Extra pay for grocery workers will hurt Latino families struggling in the pandemic
The Fresno City Council is scheduled to vote Thursday on a grocery store mandate that would likely increase the cost of groceries and result in lost jobs for grocery workers. We urge the council to reject this plan and protect hard-working Latino families in Fresno.
Latino families have been disproportionately harmed by the pandemic. We’ve been hit hard with the COVID-19 virus and been harmed by job losses at a higher rate due to the economic fallout from the pandemic.
That’s why Latinos should be concerned about this wrong-headed plan being considered to mandate grocery stores pay their workers an additional $3/hour. This plan will put further financial strain on all families, and particularly Latino families, by increasing grocery costs at a time we simply cannot afford it.
Everyone agrees grocery store workers are frontline heroes. In recognition, grocery stores have provided employees pay bumps, bonuses, free gas and food, and additional time off during the pandemic. But grocery stores cannot afford a mandate like the one being considered by Fresno. A recent study found that a $3/hour mandated wage boost, like the one being considered by the city, would increase a typical grocery store’s labor costs by about 17 percent.
Grocers, who operate on thin margins, will have to do one of a few things: pass the costs along to the customer through higher grocery costs, cut store hours or even close stores. A similar mandate passed in Long Beach, and two stores there are permanently shut down specifically because of the mandate.
If stores pass costs along to customers, this could increase grocery costs on average $240 per year per family. Even in good economic times, an increase of that size is a lot of money. When families have no job and no money coming in, $240/year can be crushing.

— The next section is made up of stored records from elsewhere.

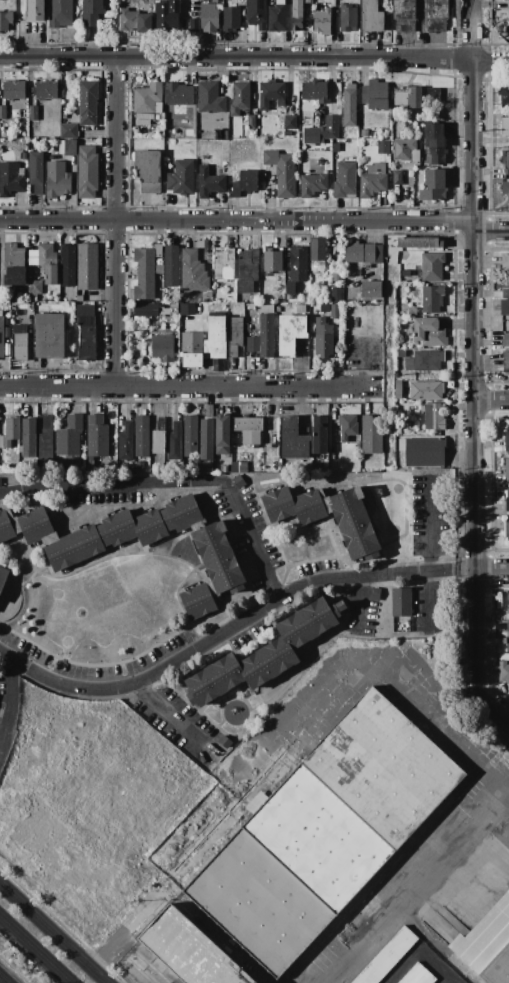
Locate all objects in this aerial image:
building: (502, 0)
building: (505, 0)
building: (34, 10)
building: (90, 12)
building: (60, 13)
building: (256, 13)
building: (166, 14)
building: (297, 14)
building: (404, 15)
building: (436, 15)
building: (209, 17)
building: (276, 17)
building: (371, 17)
building: (347, 18)
building: (230, 19)
building: (321, 19)
building: (5, 20)
building: (134, 22)
building: (501, 32)
road: (460, 46)
road: (254, 58)
building: (13, 90)
building: (46, 90)
building: (314, 92)
building: (178, 94)
building: (271, 95)
building: (375, 95)
building: (504, 95)
building: (406, 96)
building: (239, 98)
building: (431, 98)
building: (209, 99)
building: (147, 101)
building: (87, 102)
building: (349, 106)
building: (3, 112)
building: (33, 113)
building: (64, 116)
building: (446, 117)
building: (251, 123)
building: (290, 123)
building: (504, 126)
building: (328, 128)
building: (68, 131)
building: (286, 133)
building: (364, 133)
building: (223, 136)
building: (435, 144)
building: (383, 145)
building: (67, 147)
building: (404, 150)
building: (22, 156)
building: (505, 161)
building: (147, 171)
building: (35, 172)
building: (86, 172)
building: (281, 172)
building: (11, 178)
building: (180, 178)
building: (397, 178)
building: (57, 180)
building: (372, 180)
building: (344, 181)
building: (209, 183)
building: (245, 183)
building: (312, 184)
building: (433, 185)
building: (505, 189)
road: (255, 221)
road: (115, 222)
building: (418, 242)
building: (362, 253)
building: (316, 254)
building: (272, 261)
building: (45, 262)
building: (505, 263)
building: (67, 265)
building: (223, 265)
building: (432, 266)
building: (13, 267)
building: (87, 267)
building: (170, 267)
building: (296, 268)
building: (247, 270)
building: (146, 271)
building: (192, 272)
building: (405, 273)
building: (35, 288)
building: (370, 289)
building: (505, 293)
building: (335, 295)
building: (184, 297)
building: (33, 298)
building: (231, 298)
building: (79, 299)
building: (432, 299)
building: (504, 307)
building: (185, 309)
building: (146, 310)
building: (334, 312)
building: (411, 312)
building: (400, 321)
building: (6, 322)
building: (1, 331)
building: (86, 332)
building: (428, 332)
building: (290, 333)
building: (49, 334)
building: (234, 336)
building: (262, 338)
building: (323, 338)
building: (505, 340)
building: (19, 343)
building: (204, 344)
road: (475, 347)
building: (163, 348)
building: (401, 353)
building: (424, 361)
building: (505, 361)
road: (184, 387)
building: (426, 390)
road: (493, 400)
building: (209, 411)
building: (161, 421)
building: (439, 422)
building: (347, 427)
building: (248, 430)
building: (10, 432)
building: (222, 434)
building: (371, 434)
building: (318, 435)
building: (69, 436)
building: (96, 436)
building: (141, 436)
building: (44, 437)
building: (190, 438)
building: (28, 439)
building: (293, 440)
building: (506, 440)
building: (125, 442)
building: (174, 442)
building: (205, 442)
building: (158, 443)
building: (422, 451)
building: (139, 466)
building: (129, 467)
building: (238, 467)
building: (506, 469)
building: (3, 470)
building: (238, 482)
road: (178, 484)
building: (507, 500)
building: (278, 505)
building: (308, 506)
building: (182, 515)
building: (353, 524)
building: (35, 525)
building: (8, 526)
building: (149, 527)
building: (116, 529)
building: (506, 529)
building: (72, 547)
road: (431, 554)
building: (218, 558)
road: (493, 570)
building: (3, 577)
building: (375, 594)
building: (198, 600)
building: (400, 602)
building: (507, 602)
road: (357, 604)
building: (309, 622)
building: (501, 626)
road: (233, 632)
building: (507, 647)
building: (267, 663)
building: (503, 672)
building: (214, 680)
road: (7, 697)
road: (492, 711)
road: (172, 714)
building: (224, 742)
building: (383, 769)
road: (503, 786)
building: (316, 838)
building: (258, 902)
road: (53, 933)
building: (487, 944)
road: (36, 948)
building: (189, 951)
building: (385, 957)
building: (415, 975)
railway: (4, 978)

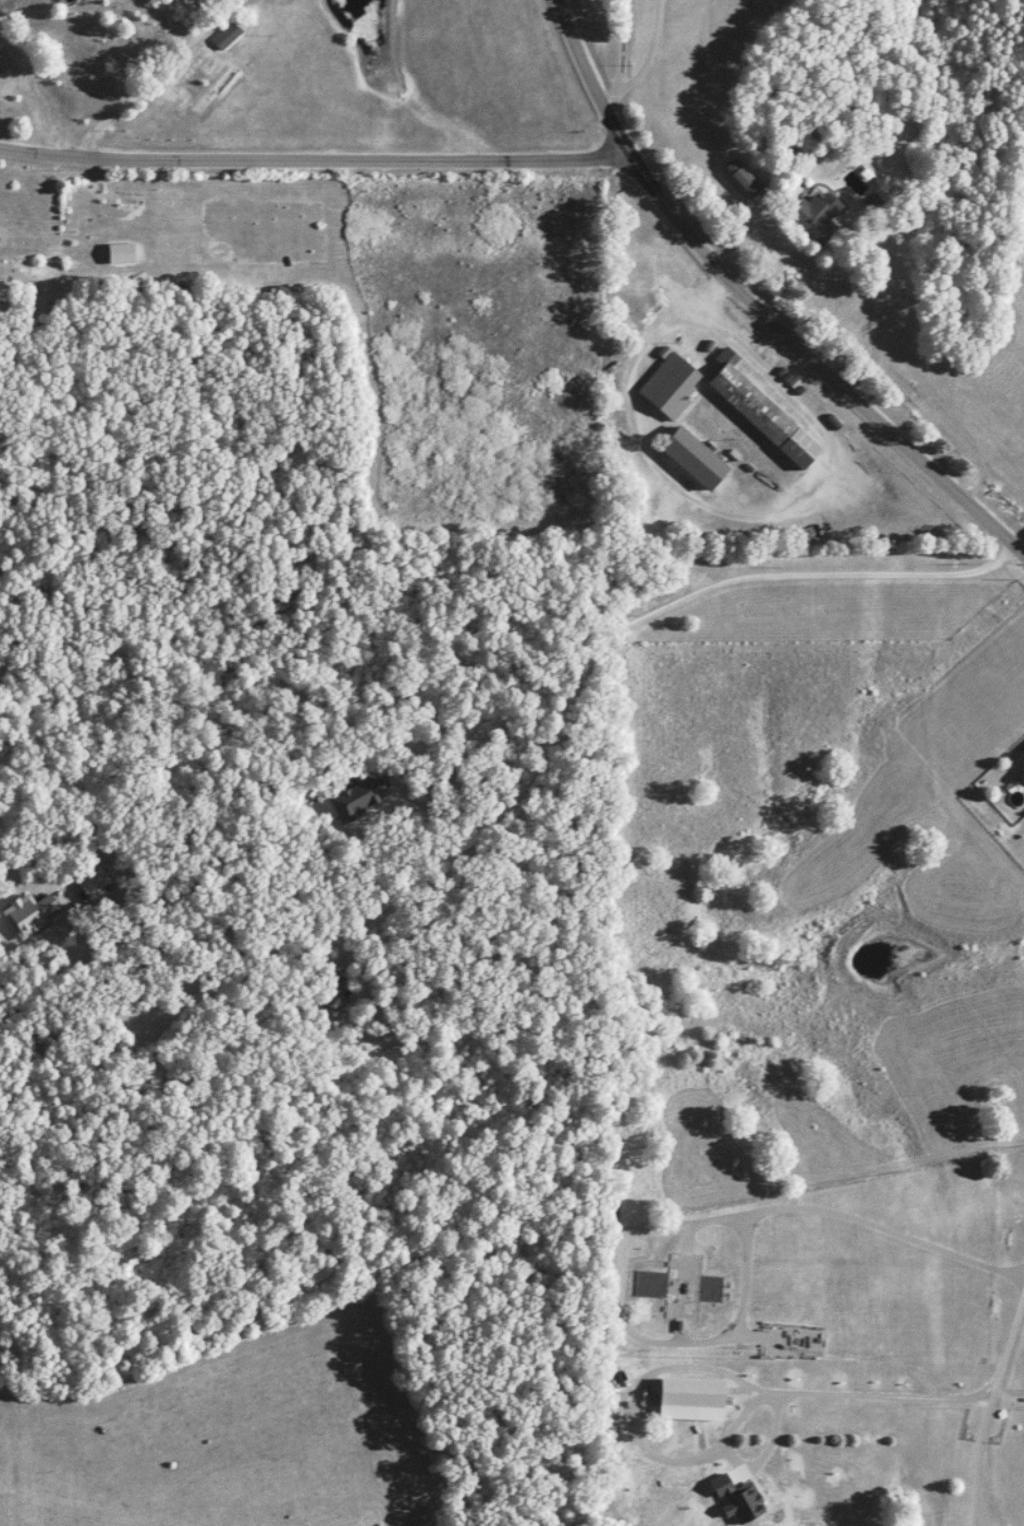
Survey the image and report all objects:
building: (228, 36)
road: (646, 54)
road: (618, 57)
road: (153, 76)
road: (312, 163)
building: (747, 183)
building: (818, 215)
road: (709, 295)
road: (754, 306)
building: (672, 385)
building: (765, 413)
building: (698, 459)
road: (725, 511)
road: (553, 721)
building: (1023, 751)
building: (360, 800)
road: (426, 807)
road: (67, 948)
road: (883, 1226)
road: (684, 1337)
road: (784, 1389)
road: (1008, 1393)
road: (988, 1405)

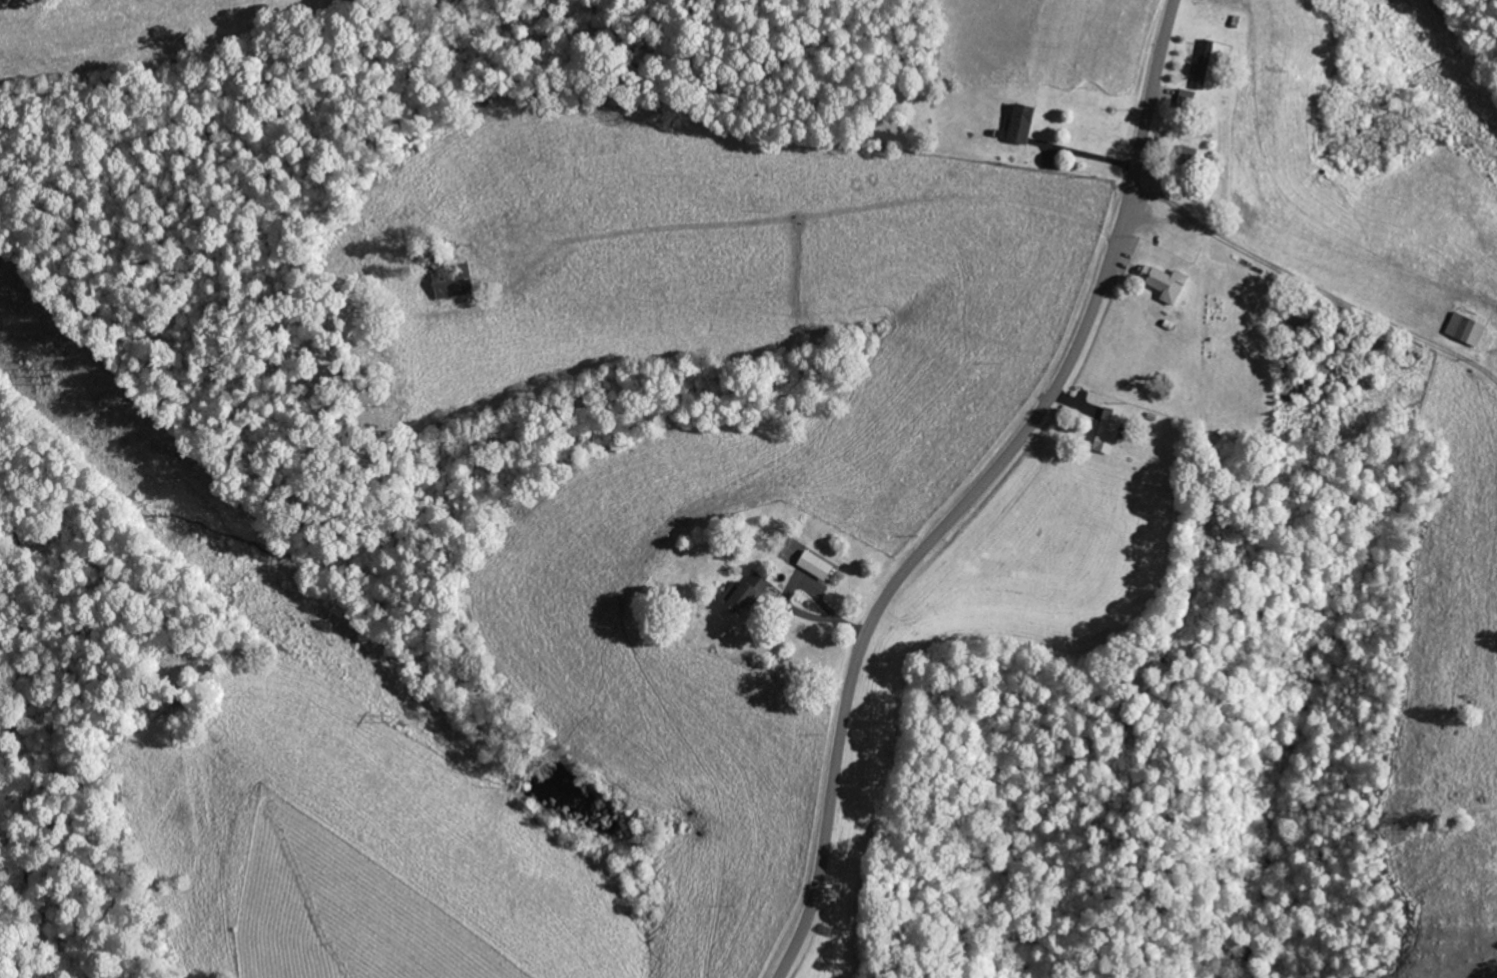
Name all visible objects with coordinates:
building: (1202, 66)
building: (1018, 125)
road: (1425, 253)
building: (456, 283)
building: (1161, 284)
building: (1462, 331)
power tower: (56, 380)
building: (1111, 430)
road: (976, 490)
building: (750, 592)
power tower: (398, 716)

According to a December Public Policy Institute of California report, 32% of Latinos indicated needing to receive food from a food bank as a result of COVID-19.
As research has shown, food insecurity — where residents struggle to find access to affordable fresh foods and grocery stores — are much more common in minority neighborhoods. Again, Latino communities would bear the brunt of the unintended impact of these ordinances and could lose their neighborhood grocery stores and access to affordable, healthy food.
Extra pay mandates won’t just impact large, national grocery chains. Many of the successful ethnic, minority owned grocers here in the Central Valley would also be hurt by extra pay mandates.
Grocery store workers are indeed essential, and grocers have taken significant steps to protect workers from the pandemic. But these extra pay mandates won’t make stores or workers any safer. They’ll simply harm low-income, Latino communities that could be left with higher grocery costs, fewer grocery stores in their neighborhoods, and less work if stores are forced to cut hours and jobs.
Our local leaders should avoid harmful mandates that hurt families trying to survive this pandemic.